> _REQUIREMENTS_
(a) Decide whether each statement below agrees with the article on weather-proofing solar projects. Answer yes or no for each, and quote the deciding words of the article exactly.
(i) The 2019 hailstorm damaged more than 400,000 solar panels at the Midway Solar Project.
(ii) The Midway Solar Project is located in California.
(iii) The 2020 wildfire season damaged two projects in Bakersfield.
(b) Reproduce the passage of the article on weather-proofing solar projects that opens with the words containing "Then came the" and closes with "in large claims.".

Start of TEXT PROVIDED

Weather-proofing Wisdom

This article was originally published in pv magazine - December 2022 edition.

Going above and beyond can drive up costs when it comes to solar project features such as racking height and module glass strength. But in an ever-warming world, it could take only one extreme weather event to destroy investments. Clean Energy Associates VP - Technology Paul Wormser offers a few tips for developers.

Many types of risk can keep solar and storage project developers up at night. One is the potential threat of natural disaster. As we’ve seen in recent years, the warming climate is associated with more frequent and stronger hurricanes, floods, hailstorms, and wildfires, which can imperil the very clean energy projects working to slow climate change in the first place.

Such disasters have already reshaped the insurance industry in recent years. A major disruption in the solar insurance market occurred in 2019, when a particularly violent hailstorm in Pecos County, Texas, damaged more than 400,000 solar panels at the 178 MW Midway Solar Project. As pv magazine USA reported at the time, insurers began offering specific hail-related policies.

Then came the 2020 wildfire season in California, damaging two projects in Rosamond and one in Bakersfield, which was enough to result in large claims.

End of TEXT PROVIDED
Start of MATERIAL PROVIDED

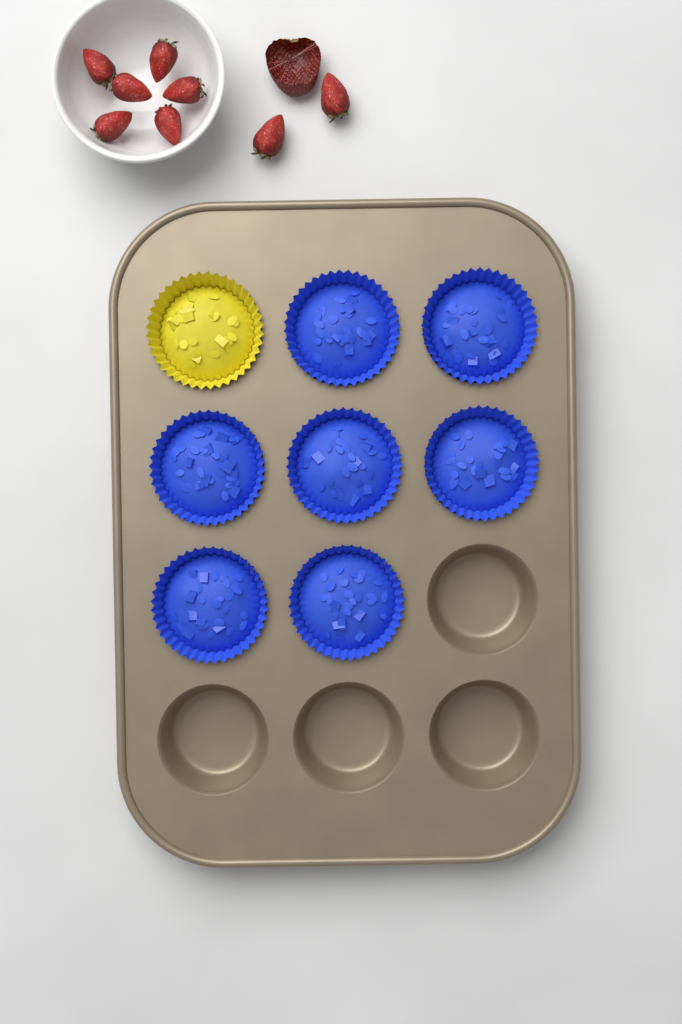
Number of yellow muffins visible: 1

End of MATERIAL PROVIDED

> _OUTPUTS_
(a)
(i) Yes: "damaged more than 400,000 solar panels at the 178 MW Midway Solar Project"
(ii) No: "in Pecos County, Texas"
(iii) No: "damaging two projects in Rosamond and one in Bakersfield"

(b)
Then came the 2020 wildfire season in California, damaging two projects in Rosamond and one in Bakersfield, which was enough to result in large claims.